Top of INPUT MATERIAL
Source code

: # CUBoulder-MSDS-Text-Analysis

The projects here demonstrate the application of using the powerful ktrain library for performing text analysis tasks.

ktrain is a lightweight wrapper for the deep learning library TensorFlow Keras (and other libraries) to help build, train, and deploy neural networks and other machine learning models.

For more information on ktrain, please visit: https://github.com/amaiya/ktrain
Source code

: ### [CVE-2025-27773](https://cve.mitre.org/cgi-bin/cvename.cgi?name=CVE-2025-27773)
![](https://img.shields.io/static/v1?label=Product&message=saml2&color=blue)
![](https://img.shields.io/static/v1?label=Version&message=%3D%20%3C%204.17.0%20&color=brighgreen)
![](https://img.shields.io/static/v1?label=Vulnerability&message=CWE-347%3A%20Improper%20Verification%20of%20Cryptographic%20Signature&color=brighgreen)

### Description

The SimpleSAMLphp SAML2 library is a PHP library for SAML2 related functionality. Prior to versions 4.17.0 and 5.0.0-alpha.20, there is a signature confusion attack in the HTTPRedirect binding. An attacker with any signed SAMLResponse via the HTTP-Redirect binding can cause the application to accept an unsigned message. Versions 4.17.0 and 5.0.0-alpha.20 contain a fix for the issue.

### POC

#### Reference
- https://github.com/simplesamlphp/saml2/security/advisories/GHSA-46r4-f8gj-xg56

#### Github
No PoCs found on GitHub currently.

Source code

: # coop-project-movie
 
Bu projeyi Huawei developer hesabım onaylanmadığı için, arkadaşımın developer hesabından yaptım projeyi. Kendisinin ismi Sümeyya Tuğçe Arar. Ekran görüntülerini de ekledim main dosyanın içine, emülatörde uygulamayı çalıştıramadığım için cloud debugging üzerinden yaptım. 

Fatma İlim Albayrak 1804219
Bottom of INPUT MATERIAL
WORK TO COMPLETE:
Copy out the data unchanged from the line containing "#### Reference" through the final line, including both of those lines.

EXERCISE ANSWER:
#### Reference
- https://github.com/simplesamlphp/saml2/security/advisories/GHSA-46r4-f8gj-xg56

#### Github
No PoCs found on GitHub currently.

Source code

: # coop-project-movie
 
Bu projeyi Huawei developer hesabım onaylanmadığı için, arkadaşımın developer hesabından yaptım projeyi. Kendisinin ismi Sümeyya Tuğçe Arar. Ekran görüntülerini de ekledim main dosyanın içine, emülatörde uygulamayı çalıştıramadığım için cloud debugging üzerinden yaptım. 

Fatma İlim Albayrak 1804219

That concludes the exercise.